╭─ DOCUMENT PASSAGE

In July 2014, the Federal Reserve released a report that outlined the growing retirement crisis in America. Nearly a third of Americans over the age of 18 have no retirement savings. Twenty-three percent of those between the ages of 45 and 59 have no savings or pension. But the Fed report overlooked an key part of this problem: Minorities are in far worse financial shape than white Americans.
That’s the finding of a new analysis from the Urban Institute, a nonpartisan think tank in Washington, D.C. A team of five researchers put the data narrative together, which consists of nine graphs that outline why the retirement crisis is so much worse for African-Americans and Hispanics. The largest reason for this gap is that Hispanics and African-Americans build up less wealth than white families over their lifetime. The gap is only getting worse. In 1983, the median white family had more than $100,000 in wealth, compared to less than $13,000 for African-American families—an eight-fold difference. By 2013, the median white family had 12 times the wealth of the median African-American family. The same is true of Hispanic families.
By age 61, the median white person has earned $2 million over their lifetime. The median African-American and Hispanic have earned $1.5 million and $1 million, respectively. The higher lifetime earnings allows white to save more, and those savings earn more interest—wealth begets more wealth.
This gap is also apparent in average liquid retirement savings, which the researchers define as including “dollars in accounts as 401(k), 403(b) and IRAs.” These are common vehicles for retirement. The Fed study found that 43 percent of Americans are using a 401(k), 403(b) or other defined contribution pension plan through an employer. Another 23 percent of Americans have an IRA (some have both). It’s important for families that they have some liquid retirement savings. It’s always great to build up wealth in a house. But you don’t want to have to sell the house to afford basic needs during retirement.
The Urban Institute report reveals just how little African-American and Hispanic families have in liquid retirement savings, particularly compared to white families. In 2013, the average white family had more than $130,000 in liquid retirement savings, compared to $19,000 for the average African-American family and $12,000 for the average Hispanic family.
In some ways, this understates the retirement crisis for everyone—African-American and Hispanic families, as well as whites. The Urban Institute also looked at liquid retirement savings for the median family, not the average. That’s important because a few very rich people at the top of the income distribution can distort the statistics: Say 20 people are in a bar, each of whom make $50,000 a year. Then Bill Gates walks into the bar. Suddenly, the average income of each person in the bar skyrockets. But that’s just a result of Gates’s exorbitant income, not everyone in the bar getting richer. Using the median overcomes this problem.
“Median wealth shows how the typical person is doing,” said Signe-Mary McKernan, one of the researchers behind the study. “If you line everybody up in order, you’re just grabbing out that middle person and seeing how they are doing.”
And that’s where the liquid retirement savings data is most alarming. The median white family has just $5,000 in liquid retirement savings, up from $1,500 in 1998. For African-American and Hispanic families, the median is zero.
Minority families have trouble saving for retirement for two other reasons outlined in the Urban Institute study. First, they have lower homeownership rates, which, while not a liquid savings vehicle, is one of the most common ways that Americans save. More than 20 percent of Americans over the age of 60 have savings in real estate or land. But the homeownership rate for whites is more than 50 percent larger than the rate for African-American and Hispanic families—and the gap has stayed constant for the past 30 years.

╰─
╭─ MATERIAL SHOWN

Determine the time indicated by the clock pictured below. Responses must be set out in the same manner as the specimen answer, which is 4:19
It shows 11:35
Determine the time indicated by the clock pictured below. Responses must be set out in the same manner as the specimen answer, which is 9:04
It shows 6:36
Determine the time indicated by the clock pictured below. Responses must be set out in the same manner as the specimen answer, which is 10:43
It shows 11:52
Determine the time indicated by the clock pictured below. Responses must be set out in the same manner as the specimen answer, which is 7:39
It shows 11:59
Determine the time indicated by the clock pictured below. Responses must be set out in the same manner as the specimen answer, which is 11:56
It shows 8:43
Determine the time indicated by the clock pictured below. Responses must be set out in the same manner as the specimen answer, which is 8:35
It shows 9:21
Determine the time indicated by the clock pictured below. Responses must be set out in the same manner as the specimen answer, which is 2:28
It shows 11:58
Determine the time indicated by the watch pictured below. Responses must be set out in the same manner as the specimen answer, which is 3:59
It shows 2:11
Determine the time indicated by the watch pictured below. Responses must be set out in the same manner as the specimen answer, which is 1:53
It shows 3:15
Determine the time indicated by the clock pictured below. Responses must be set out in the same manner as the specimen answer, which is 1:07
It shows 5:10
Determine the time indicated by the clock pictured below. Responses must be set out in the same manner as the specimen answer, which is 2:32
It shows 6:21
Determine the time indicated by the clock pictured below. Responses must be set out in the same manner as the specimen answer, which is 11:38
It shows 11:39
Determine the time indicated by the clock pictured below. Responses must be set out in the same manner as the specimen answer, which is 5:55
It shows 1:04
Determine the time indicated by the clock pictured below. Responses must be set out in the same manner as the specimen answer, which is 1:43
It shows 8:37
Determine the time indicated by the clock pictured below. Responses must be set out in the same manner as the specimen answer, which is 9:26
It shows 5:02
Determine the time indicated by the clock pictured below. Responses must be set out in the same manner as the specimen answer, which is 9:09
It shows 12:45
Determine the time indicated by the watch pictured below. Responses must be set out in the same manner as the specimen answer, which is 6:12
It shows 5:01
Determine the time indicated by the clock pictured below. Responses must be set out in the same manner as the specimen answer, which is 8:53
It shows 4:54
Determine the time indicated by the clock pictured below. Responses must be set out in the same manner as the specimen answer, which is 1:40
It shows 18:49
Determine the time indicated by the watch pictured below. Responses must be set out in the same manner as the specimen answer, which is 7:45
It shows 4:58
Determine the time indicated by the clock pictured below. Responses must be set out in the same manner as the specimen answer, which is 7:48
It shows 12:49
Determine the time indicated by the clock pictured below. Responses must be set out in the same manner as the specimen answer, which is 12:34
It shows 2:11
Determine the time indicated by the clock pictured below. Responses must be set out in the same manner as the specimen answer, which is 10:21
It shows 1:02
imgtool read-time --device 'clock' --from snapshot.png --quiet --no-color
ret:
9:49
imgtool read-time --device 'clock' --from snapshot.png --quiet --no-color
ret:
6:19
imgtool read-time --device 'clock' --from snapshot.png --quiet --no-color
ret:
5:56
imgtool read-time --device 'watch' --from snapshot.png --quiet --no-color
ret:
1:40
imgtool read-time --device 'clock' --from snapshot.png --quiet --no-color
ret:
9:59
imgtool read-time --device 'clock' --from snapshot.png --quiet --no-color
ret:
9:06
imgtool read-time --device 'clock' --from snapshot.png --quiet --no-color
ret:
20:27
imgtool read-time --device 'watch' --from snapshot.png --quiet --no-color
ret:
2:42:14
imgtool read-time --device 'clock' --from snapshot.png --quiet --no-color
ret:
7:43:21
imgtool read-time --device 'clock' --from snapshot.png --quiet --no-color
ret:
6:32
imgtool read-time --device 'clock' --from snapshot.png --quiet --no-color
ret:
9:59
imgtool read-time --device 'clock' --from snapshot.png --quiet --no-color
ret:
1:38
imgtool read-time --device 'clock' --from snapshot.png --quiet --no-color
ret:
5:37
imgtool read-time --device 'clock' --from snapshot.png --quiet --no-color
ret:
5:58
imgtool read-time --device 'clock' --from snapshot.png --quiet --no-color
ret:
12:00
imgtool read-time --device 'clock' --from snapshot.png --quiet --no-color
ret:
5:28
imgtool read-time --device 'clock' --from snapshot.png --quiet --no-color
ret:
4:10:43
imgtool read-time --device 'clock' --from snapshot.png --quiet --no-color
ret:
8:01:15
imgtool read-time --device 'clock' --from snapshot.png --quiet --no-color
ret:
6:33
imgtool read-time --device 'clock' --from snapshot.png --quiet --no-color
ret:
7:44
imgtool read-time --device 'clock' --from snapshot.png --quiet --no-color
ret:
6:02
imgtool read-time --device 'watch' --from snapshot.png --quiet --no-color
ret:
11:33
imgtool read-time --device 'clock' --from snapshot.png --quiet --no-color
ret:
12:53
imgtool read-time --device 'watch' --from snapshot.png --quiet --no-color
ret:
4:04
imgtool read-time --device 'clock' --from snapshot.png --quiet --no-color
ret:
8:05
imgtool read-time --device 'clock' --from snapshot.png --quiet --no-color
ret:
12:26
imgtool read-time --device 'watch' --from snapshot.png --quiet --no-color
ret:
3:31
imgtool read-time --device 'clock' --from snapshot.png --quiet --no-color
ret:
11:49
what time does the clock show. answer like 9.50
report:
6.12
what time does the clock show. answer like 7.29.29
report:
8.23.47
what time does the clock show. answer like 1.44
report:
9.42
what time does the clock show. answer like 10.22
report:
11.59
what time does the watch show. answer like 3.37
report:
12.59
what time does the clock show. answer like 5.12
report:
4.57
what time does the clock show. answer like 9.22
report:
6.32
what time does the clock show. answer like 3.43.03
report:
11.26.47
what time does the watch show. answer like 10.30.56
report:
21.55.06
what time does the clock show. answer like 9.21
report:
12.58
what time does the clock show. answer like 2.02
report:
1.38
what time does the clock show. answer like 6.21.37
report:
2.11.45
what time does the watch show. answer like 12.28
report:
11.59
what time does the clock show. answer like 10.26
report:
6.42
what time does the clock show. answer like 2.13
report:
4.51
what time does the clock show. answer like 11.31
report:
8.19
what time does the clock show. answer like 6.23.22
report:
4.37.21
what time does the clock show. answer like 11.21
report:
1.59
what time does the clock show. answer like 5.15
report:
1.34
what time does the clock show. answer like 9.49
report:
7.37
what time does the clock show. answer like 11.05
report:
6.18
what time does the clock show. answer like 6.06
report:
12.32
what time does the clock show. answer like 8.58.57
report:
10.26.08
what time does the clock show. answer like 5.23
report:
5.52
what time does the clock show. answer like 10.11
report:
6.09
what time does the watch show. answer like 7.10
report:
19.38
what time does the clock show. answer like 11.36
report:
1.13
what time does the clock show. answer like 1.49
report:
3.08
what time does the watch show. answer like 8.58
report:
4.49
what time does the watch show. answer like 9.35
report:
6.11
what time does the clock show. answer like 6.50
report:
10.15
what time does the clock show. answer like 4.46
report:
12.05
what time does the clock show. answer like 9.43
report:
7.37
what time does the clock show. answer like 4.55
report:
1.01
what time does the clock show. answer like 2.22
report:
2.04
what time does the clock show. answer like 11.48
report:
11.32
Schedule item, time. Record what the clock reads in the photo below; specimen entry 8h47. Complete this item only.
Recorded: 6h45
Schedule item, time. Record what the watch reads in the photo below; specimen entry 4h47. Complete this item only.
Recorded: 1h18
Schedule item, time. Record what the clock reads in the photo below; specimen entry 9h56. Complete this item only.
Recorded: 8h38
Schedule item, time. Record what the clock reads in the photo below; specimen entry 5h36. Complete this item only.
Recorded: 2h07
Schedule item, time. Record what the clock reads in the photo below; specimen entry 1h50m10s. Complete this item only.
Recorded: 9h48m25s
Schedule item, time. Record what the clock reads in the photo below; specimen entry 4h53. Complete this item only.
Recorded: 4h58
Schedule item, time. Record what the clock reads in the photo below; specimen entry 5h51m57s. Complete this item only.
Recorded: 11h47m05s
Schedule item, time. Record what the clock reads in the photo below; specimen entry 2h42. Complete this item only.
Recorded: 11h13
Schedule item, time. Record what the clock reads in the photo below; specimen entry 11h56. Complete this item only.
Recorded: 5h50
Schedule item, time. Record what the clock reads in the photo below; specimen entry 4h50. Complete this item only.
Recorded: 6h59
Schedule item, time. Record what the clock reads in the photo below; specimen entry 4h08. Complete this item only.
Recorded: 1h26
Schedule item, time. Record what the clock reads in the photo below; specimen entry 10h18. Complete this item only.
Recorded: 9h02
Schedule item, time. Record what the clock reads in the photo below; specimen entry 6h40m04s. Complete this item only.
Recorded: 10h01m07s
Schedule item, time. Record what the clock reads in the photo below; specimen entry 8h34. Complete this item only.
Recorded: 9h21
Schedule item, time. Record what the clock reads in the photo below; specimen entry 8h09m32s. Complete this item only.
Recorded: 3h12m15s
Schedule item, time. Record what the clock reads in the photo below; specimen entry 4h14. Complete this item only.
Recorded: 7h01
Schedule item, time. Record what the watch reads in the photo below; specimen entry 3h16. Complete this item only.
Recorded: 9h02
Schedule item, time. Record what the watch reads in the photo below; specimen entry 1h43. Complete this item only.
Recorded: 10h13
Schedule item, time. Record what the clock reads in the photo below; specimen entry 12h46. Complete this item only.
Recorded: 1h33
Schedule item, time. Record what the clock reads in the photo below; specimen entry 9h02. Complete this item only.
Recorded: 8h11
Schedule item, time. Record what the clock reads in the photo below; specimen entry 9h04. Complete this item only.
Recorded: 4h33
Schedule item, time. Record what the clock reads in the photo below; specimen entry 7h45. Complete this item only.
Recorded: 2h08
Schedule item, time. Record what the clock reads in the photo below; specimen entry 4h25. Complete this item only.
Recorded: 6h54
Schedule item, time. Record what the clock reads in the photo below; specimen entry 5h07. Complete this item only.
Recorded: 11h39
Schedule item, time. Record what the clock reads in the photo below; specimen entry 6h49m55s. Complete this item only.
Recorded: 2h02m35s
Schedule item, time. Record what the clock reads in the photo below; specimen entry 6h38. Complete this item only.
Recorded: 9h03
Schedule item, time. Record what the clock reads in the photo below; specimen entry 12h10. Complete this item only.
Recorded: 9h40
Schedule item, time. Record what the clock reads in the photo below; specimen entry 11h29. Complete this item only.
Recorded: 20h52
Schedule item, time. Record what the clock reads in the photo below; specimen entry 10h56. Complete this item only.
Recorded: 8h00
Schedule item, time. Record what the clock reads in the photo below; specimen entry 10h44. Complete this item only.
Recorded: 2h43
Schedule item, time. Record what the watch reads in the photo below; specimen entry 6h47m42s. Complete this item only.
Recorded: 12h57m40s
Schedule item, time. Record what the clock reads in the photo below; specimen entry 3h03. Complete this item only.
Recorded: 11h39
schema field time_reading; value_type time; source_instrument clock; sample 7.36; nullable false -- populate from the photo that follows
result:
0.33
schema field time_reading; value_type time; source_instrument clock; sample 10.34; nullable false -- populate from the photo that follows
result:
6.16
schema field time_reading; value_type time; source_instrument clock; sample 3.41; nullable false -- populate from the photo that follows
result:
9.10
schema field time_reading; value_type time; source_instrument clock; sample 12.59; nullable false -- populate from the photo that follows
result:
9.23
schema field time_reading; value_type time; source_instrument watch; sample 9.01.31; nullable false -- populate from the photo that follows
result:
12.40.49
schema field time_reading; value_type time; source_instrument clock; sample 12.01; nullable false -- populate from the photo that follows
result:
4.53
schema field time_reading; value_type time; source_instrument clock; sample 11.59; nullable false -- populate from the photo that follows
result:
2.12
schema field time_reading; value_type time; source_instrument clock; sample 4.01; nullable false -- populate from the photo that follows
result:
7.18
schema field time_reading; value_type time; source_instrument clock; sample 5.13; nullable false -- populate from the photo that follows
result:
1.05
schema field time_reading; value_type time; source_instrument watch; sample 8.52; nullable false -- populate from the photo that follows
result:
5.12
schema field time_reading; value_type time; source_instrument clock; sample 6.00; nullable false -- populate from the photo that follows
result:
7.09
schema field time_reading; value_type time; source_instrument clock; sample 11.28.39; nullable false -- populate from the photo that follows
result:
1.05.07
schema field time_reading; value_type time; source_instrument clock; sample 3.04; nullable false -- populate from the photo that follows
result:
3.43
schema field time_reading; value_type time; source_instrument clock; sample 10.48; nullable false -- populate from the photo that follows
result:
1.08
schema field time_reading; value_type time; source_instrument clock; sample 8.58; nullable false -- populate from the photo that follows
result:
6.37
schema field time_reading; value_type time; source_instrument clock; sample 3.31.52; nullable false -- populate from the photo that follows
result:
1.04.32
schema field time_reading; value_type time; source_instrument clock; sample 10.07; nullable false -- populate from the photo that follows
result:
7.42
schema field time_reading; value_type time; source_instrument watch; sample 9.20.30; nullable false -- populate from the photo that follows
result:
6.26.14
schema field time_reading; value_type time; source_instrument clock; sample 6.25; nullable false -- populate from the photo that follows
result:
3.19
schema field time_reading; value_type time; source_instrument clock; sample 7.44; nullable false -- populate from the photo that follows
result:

╰─

EXERCISE TASKS:
1. Does the retirement savings article support each statement below? Answer yes or no for each and quote the words from the article that decide it.
(a) The median African-American family has zero liquid retirement savings.
(b) The Urban Institute's data narrative consists of twelve graphs.
(c) By age 61, the median white person has earned $2 million over their lifetime.
2. Recast the records from the line containing "which is 2:32" through the line containing "It shows 5:02" as a numbered list, leaving out blank lines.
The records have no connection to the text.

ANSWERS FOR THE TASKS:
1.
(a) Yes: "For African-American and Hispanic families, the median is zero."
(b) No: "which consists of nine graphs"
(c) Yes: "By age 61, the median white person has earned $2 million over their lifetime."

2.
1. Determine the time indicated by the clock pictured below. Responses must be set out in the same manner as the specimen answer, which is 2:32
2. It shows 6:21
3. Determine the time indicated by the clock pictured below. Responses must be set out in the same manner as the specimen answer, which is 11:38
4. It shows 11:39
5. Determine the time indicated by the clock pictured below. Responses must be set out in the same manner as the specimen answer, which is 5:55
6. It shows 1:04
7. Determine the time indicated by the clock pictured below. Responses must be set out in the same manner as the specimen answer, which is 1:43
8. It shows 8:37
9. Determine the time indicated by the clock pictured below. Responses must be set out in the same manner as the specimen answer, which is 9:26
10. It shows 5:02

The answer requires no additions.